Symmetrical Lerp & compiler optimizations

2019-07-12 23:12发布

问题:

I had a function:

float lerp(float alpha, float x0, float x1) {
    return (1.0f - alpha) * x0 + alpha * x1;
}

For those who haven't seen it, this is preferable to x0 + (x1-x0) * alpha because the latter doesn't guarantee that lerp(1.0f, x0, x1) == x1.

Now, I want my lerp function to have an additional property: I'd like lerp(alpha, x0, x1) == lerp(1-alpha, x1, x0). (As for why: this is a toy example of a more complicated function.) The solution I came up with that seems to work is

float lerp_symmetric(float alpha, float x0, float x1) {
    float w0 = 1.0f - alpha;
    float w1 = 1.0f - w0;
    return w0 * x0 + w1 * x1;
}

This double subtraction has the effect of rounding near zero and near one, so if alpha = std::nextafter(0) (1.4012985e-45), then 1 - alpha == 1 and so 1 - (1-alpha) == 0. As far as I can tell, it is always true that 1.0f - x == 1.0f - (1.0f - (1.0f - x)).
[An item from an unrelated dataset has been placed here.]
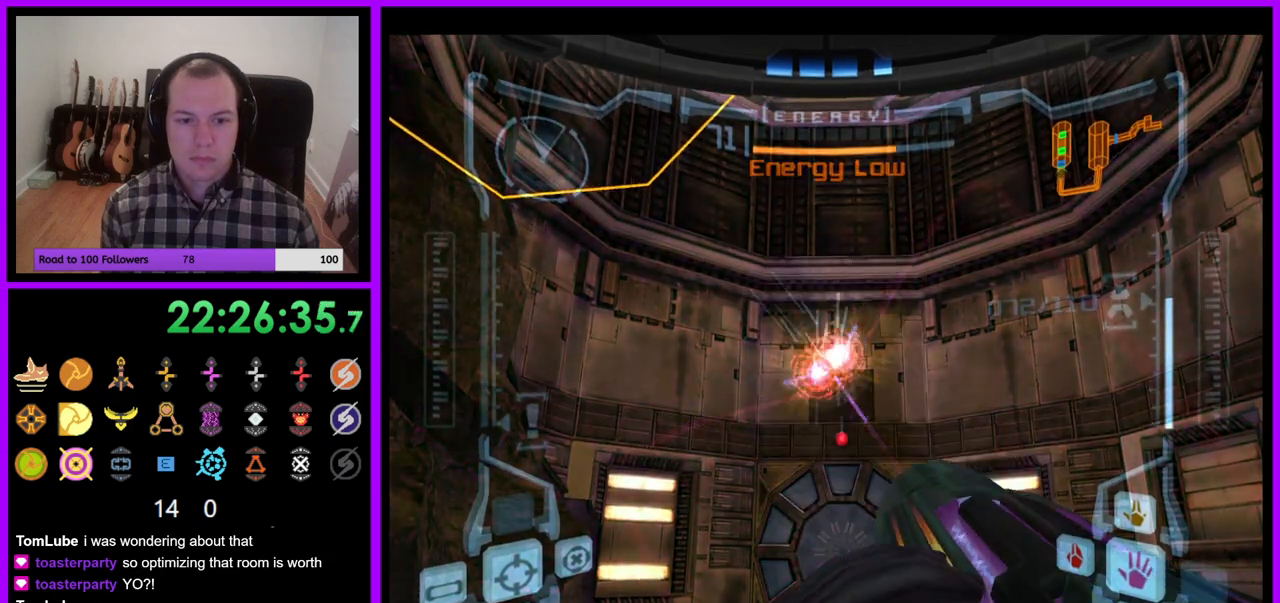
{"buttons": ["A", "R1"], "left_stick": "down", "right_stick": "center", "events": [[417, "A", "down"]]}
It also seems to have the effect that w0 + w1 == 1.0f.

Questions:

  1. Is this a reasonable approach?
  2. Can I trust my compiler to do what I want? In particular, I know on Windows it sometimes uses more precision for partial results, and I know the compiler is allowed to do some algebra; obviously 1-(1-x)==x algebraically.

This is in C++11 using Clang, VisualStudio, and gcc.

回答1:

If one format of IEEE-754 binary floating-point is used throughout (e.g., basic 32-bit binary, the format commonly used for C++ float), with all C++ operators mapped to IEEE-754 operations in the direct and simple way, then lerp_symmetric(alpha, x0, x1) (hereafter referred to as A) equals lerp_symmetric(1-alpha, x1, x0) (B)

Proof:

  • If alpha, which we assume is in [0, 1], is greater than or equal to ½, then 1-alpha is exact by Sterbenz’ lemma. (By “exact,” we mean the computed floating-point result equals the mathematical resulting; there is no rounding error.) Then, in computing A, w0 is exact since it is 1-alpha, and w1 is exact since its mathematical result is alpha, so it is exactly representable. And, in computing B, w0 is exact since its mathematical result is alpha, and w1 is exact since it is again 1-alpha.
  • If alpha is less than ½, then 1-alpha may have some rounding error. Let the result be beta. Then, in A, w0 is beta. Now ½ ≤ beta, so Sterbenz’ lemma applies to the evaluation of w1 = 1.0f - w0, so w1 is exact (and equals the mathematical result of 1-beta). And, in B, w0 is exact, again by Sterbenz' lemma, and equals the w1 of A, and w1 (of B) is exact since its mathematical result is beta, which is exactly representable.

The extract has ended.